In Search of Your Tiniest, Truest Self
When I was little my mum had a set of those Russian dolls that all nestle one inside the other, decreasing in size.
I always loved the tiniest doll the most. It was something to do with the fact that, in spite of her diminutive size, she was the only one who wasn’t hollow, and therefore the most substantial somehow.
Over the years I’ve come to see these dolls as the perfect analogy for the selves we create as we grow older. The tiniest, solid doll at our heart is our true self, but then life happens, and we grow other selves like suits of armour to protect us from its slings and arrows.
My tiniest doll, my youngest, truest self, felt happiest with her nose in a book, or creating new games to play, and freest losing herself in nature or riding her bike for hours.
This desire for freedom carried over into my teenage years. When I was a young teen I hated having to conform. I expressed my individuality through a series of ‘interesting’ hairstyles in a whole spectrum of reds and purples and custom-made most of my clothes. I regularly bunked off school to hang around with an older crowd, listening to records by the likes of The Clash and Linton Kwesi Johnson, going on protest marches, and being invited to parties in London squats full of colourful characters who taught me far more about life than a high school curriculum that seemed to be more concerned with creating an army of automatons.
But then I experienced a couple of traumatic events between the ages of 15 and 16 that caused me to create a new ‘Russian doll self’. My parents split up and my mum moved out, and a friend of mine ended up addicted to heroin. The world suddenly seemed like a dangerous place where the worst could happen without any warning.
My new Russian doll self no longer expressed her individuality through her hair and clothes. She wanted to fade from view, and so she did.

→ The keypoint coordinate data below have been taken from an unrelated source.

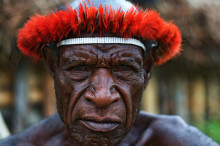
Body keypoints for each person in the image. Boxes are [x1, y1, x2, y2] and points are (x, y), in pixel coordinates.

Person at [0, 0, 219, 145]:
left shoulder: (180, 142)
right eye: (79, 68)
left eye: (124, 68)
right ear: (53, 67)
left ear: (147, 69)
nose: (102, 96)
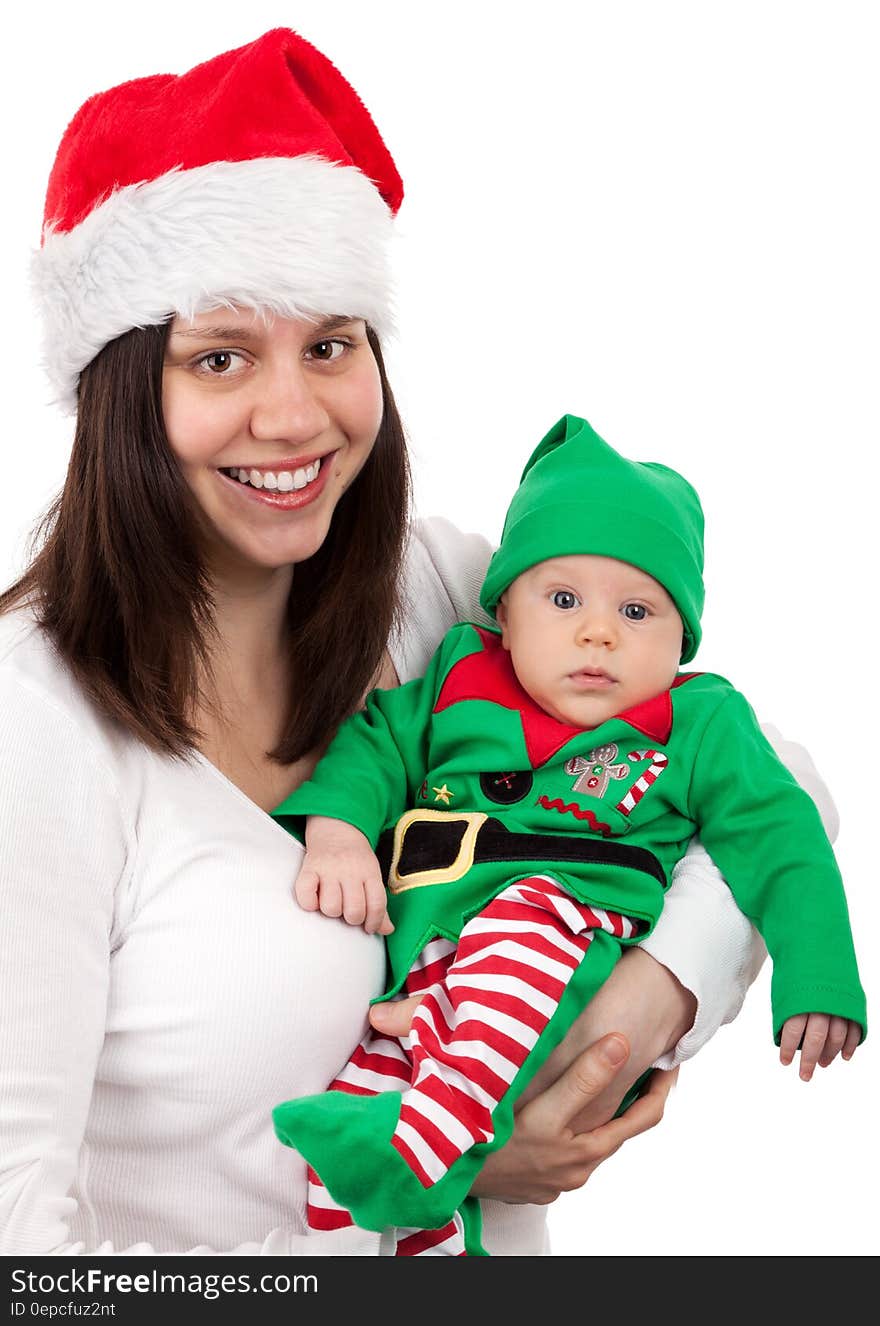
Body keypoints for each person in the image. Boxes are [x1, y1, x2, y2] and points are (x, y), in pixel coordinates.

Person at [0, 28, 835, 1257]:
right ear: (125, 390)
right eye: (220, 356)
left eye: (332, 343)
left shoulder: (438, 598)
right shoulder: (34, 731)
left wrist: (631, 1012)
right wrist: (433, 1180)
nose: (295, 415)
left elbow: (772, 774)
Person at [272, 413, 866, 1256]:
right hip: (434, 954)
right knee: (372, 1072)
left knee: (523, 923)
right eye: (563, 601)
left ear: (683, 639)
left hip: (566, 935)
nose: (598, 633)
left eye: (637, 610)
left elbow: (782, 829)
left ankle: (416, 1154)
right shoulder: (456, 678)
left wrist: (819, 976)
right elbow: (371, 747)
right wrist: (336, 835)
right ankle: (397, 1228)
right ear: (504, 615)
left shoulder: (693, 722)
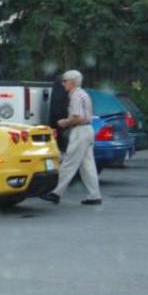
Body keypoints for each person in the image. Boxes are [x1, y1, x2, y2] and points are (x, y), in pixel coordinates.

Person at [41, 70, 102, 205]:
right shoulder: (83, 94)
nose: (63, 84)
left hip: (79, 131)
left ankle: (55, 192)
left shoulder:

Similarly, a couple of years later, when I lost confidence in my ability to achieve my dream of becoming a writer and dropped out of uni, I created another Russian doll self. This one didn’t care that she had a crap job, dealing with irate customers moaning about late deliveries on the daily, all she cared about was partying. As she snorted speed and popped pills and danced to Everybody’s Free to Feel Good she was so far removed from that tiniest, truest, freest doll deep inside of her she’d forgotten she even existed.
And then I got pregnant.
I hadn’t planned on getting pregnant but I will never, ever think of my son as an accident. The benefit of 25 years hindsight shows me loud and clear that his birth was the best thing that could ever have happened to me, and the vital first step in me rediscovering my true self.
Going on maternity leave created the space for my childhood writing dream to tentatively bud back into life. And by the time my son was three I’d had my first book published.

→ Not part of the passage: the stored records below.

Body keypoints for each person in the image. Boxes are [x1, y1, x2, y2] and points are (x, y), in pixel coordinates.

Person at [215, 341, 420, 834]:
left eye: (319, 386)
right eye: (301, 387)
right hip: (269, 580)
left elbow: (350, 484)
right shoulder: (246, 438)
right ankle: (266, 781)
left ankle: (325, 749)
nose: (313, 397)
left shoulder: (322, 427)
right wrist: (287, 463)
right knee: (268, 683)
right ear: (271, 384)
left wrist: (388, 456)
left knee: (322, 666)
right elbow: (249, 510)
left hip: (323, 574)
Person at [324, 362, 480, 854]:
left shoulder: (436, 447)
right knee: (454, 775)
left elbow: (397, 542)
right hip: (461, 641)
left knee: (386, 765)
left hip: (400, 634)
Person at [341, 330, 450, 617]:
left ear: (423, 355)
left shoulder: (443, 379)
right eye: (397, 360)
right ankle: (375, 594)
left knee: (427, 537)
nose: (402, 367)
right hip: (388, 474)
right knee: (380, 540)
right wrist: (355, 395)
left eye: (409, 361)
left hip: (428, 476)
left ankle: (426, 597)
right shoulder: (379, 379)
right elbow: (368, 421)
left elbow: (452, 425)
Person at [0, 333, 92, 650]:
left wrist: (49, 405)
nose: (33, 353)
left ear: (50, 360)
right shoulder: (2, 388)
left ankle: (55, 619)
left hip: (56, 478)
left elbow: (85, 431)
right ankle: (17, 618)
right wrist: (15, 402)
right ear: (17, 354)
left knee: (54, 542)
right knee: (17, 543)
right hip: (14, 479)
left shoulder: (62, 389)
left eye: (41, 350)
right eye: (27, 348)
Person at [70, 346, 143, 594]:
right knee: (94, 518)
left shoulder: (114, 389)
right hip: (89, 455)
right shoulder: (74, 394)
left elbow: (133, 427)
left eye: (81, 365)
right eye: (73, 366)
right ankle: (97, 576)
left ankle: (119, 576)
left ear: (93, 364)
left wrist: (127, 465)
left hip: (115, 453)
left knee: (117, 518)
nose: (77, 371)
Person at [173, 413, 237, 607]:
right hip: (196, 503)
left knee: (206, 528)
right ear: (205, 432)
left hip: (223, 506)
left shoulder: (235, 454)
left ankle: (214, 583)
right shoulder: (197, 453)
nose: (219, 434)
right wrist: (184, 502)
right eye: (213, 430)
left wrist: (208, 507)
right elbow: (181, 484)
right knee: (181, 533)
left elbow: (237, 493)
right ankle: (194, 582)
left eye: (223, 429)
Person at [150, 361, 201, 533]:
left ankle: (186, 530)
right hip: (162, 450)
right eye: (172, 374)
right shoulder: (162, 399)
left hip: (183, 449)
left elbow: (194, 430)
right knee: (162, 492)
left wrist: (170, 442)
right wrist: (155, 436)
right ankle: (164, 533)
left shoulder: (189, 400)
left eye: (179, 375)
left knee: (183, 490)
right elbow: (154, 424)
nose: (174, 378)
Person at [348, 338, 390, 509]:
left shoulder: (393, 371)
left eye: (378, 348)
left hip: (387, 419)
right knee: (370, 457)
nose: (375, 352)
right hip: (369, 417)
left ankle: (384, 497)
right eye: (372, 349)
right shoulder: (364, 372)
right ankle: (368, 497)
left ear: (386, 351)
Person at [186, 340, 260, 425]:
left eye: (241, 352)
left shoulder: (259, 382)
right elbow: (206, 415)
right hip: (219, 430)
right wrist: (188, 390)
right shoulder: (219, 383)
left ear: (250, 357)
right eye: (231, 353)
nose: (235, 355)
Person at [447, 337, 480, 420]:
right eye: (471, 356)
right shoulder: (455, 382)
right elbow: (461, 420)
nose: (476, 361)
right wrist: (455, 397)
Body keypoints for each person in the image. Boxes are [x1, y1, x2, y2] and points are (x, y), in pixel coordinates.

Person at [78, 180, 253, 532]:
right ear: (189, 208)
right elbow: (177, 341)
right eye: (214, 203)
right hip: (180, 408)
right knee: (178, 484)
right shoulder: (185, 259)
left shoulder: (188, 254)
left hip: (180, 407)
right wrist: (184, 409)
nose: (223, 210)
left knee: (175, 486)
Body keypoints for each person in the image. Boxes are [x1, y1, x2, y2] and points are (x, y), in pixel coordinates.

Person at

The self I became during those years of early motherhood was definitely closer to my tiniest, truest doll. As well as writing, I began spending much more time in nature, running rather than cycling as a way of feeling free. But I was also in a very difficult relationship so the Russian doll self of my late twenties bore some quite visible scars.

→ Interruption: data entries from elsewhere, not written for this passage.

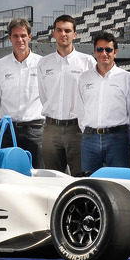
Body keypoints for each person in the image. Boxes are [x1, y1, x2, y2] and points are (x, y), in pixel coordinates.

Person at [37, 15, 95, 176]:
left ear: (75, 35)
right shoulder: (44, 63)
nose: (63, 34)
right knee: (51, 180)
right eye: (59, 30)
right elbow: (44, 96)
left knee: (82, 178)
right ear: (53, 34)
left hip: (77, 130)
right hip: (51, 130)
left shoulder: (87, 62)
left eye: (68, 30)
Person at [76, 31, 130, 174]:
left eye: (108, 50)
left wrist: (124, 139)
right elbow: (81, 111)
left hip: (118, 140)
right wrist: (89, 132)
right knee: (90, 184)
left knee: (120, 183)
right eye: (100, 49)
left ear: (115, 52)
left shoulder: (126, 78)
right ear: (94, 52)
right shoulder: (84, 78)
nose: (104, 53)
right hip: (89, 139)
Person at [0, 18, 44, 168]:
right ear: (9, 38)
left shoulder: (42, 64)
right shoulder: (0, 66)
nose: (19, 39)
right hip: (8, 131)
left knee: (38, 175)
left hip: (36, 129)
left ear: (30, 36)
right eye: (15, 36)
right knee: (6, 175)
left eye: (23, 35)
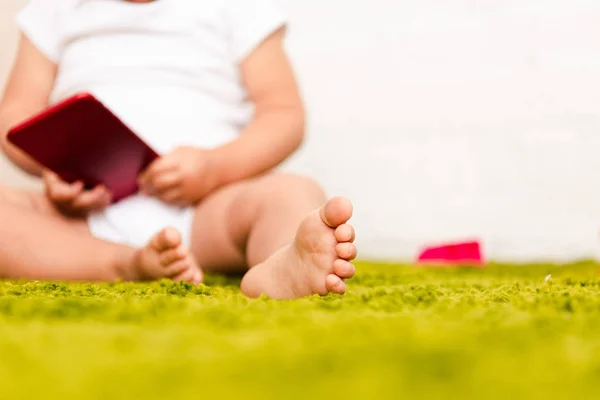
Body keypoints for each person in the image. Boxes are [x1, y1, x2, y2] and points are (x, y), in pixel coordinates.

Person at [0, 0, 357, 299]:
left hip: (208, 211)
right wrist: (55, 166)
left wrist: (215, 167)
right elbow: (13, 117)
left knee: (292, 191)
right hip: (78, 222)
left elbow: (284, 115)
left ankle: (282, 260)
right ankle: (125, 263)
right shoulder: (53, 8)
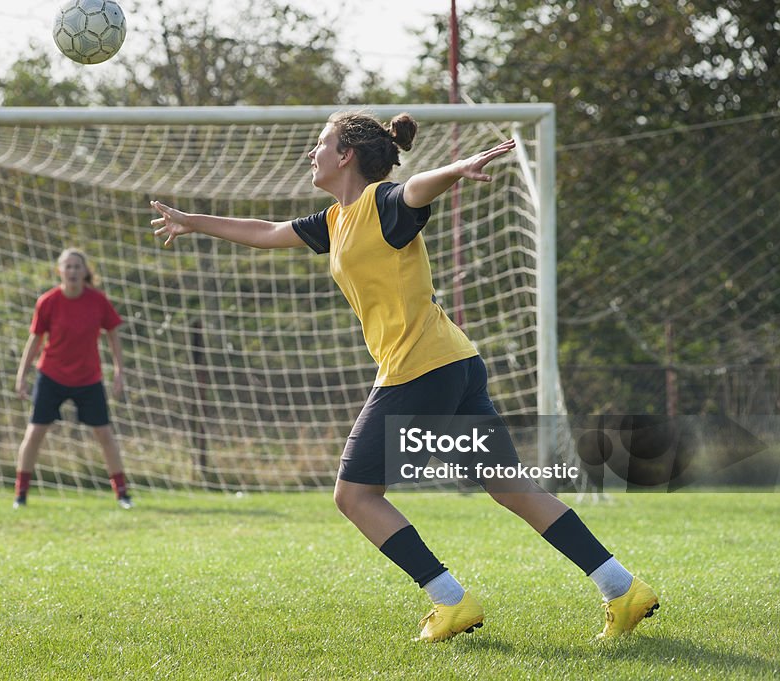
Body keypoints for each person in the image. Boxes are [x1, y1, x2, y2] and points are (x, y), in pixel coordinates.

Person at [149, 111, 658, 642]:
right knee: (510, 486)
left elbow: (413, 190)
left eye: (320, 143)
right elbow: (269, 231)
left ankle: (450, 601)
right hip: (454, 363)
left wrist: (455, 168)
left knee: (355, 496)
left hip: (418, 370)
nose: (311, 153)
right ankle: (622, 589)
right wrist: (193, 220)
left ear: (345, 155)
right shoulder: (336, 219)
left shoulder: (381, 203)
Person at [13, 248, 133, 510]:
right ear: (60, 271)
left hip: (88, 378)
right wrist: (22, 375)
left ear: (85, 271)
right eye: (68, 266)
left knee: (104, 434)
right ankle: (20, 495)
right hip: (51, 376)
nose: (73, 271)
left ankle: (122, 494)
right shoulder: (48, 302)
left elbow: (113, 335)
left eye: (77, 266)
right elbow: (35, 339)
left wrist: (119, 371)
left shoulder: (98, 301)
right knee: (35, 432)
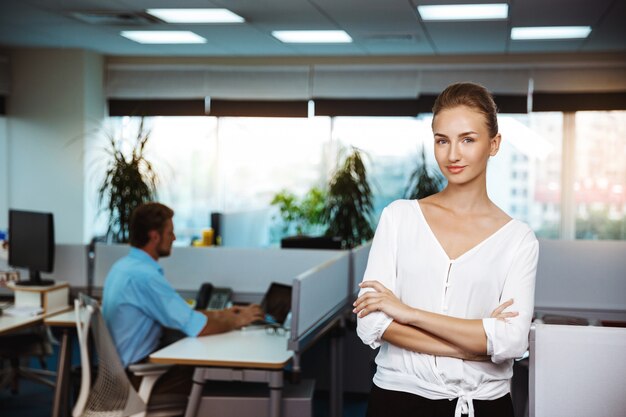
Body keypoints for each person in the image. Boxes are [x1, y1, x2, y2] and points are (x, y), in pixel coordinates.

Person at [353, 82, 538, 417]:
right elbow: (371, 323)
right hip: (397, 399)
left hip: (482, 405)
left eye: (468, 139)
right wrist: (478, 344)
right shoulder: (399, 218)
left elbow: (512, 342)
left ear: (494, 144)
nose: (453, 154)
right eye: (442, 140)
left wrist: (408, 313)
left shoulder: (518, 240)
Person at [102, 202, 263, 371]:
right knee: (209, 374)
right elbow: (197, 327)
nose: (174, 238)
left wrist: (224, 314)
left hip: (123, 369)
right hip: (139, 375)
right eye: (170, 233)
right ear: (154, 236)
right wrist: (238, 320)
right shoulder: (145, 277)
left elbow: (184, 316)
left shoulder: (123, 267)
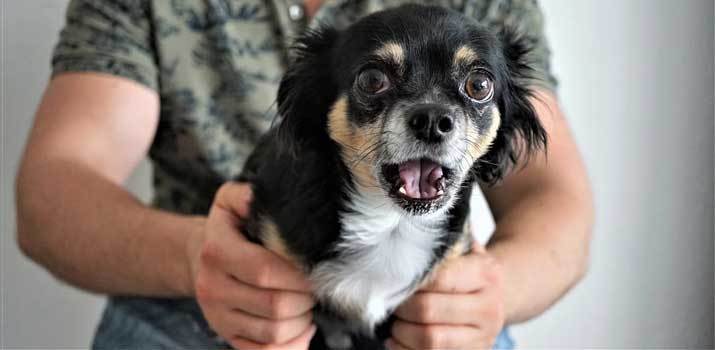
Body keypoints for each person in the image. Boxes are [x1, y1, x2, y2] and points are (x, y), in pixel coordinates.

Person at [15, 0, 593, 349]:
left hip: (438, 314)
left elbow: (554, 195)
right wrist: (194, 258)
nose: (437, 117)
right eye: (374, 82)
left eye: (473, 90)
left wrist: (498, 289)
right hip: (198, 293)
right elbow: (52, 192)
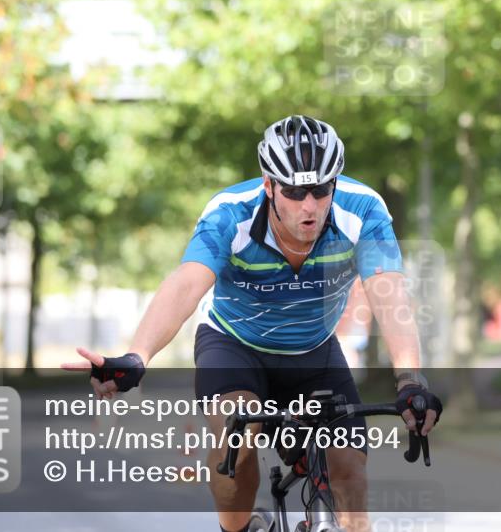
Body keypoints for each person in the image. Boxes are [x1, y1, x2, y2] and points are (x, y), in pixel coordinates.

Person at [63, 115, 442, 532]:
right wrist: (137, 356)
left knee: (350, 470)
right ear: (269, 185)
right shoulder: (230, 214)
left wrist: (409, 380)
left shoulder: (364, 210)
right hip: (233, 345)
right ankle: (239, 527)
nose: (310, 205)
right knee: (237, 442)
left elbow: (389, 294)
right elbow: (187, 283)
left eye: (321, 190)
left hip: (313, 349)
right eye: (295, 192)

Thankfully, I found the strength to leave that relationship in my thirties, and yet another self was created; that of proud self-employed, single mum. I imagine this Russian doll looking tired but happy, her mouth painted into a hopeful smile.
A more recent self that I created – and I’m pretty sure you might have created one of these too – was my global pandemic self, which also coincided with my empty-nest self, when my now adult son left home. I’m imagining this doll with worry lines on her forehead and maybe even a painted on teardrop. Her colours were slightly faded, and even though she was the latest and therefore biggest doll, mentally she was the smallest, as she shrank herself to fit the new world of lockdowns and travel restrictions.
But then something magical happened; I stopped resisting the changes I had no control over. I embraced the cocoon. And I wrote and wrote and wrote – four historical novels to be precise. A new chapter in my writing career began and one day I looked around and I saw that the walls of my cocoon had gone. Have gone.
A new self is emerging, one who fully remembers the tiniest, truest of dolls at her heart, encapsulating all of her love for freedom and creativity and adventure, but who also carries the hard won experience of all the other selves nestled inside her. The lines painted on this Russian doll’s forehead don’t speak of worry, they sing of the wisdom and depth of a life fully lived.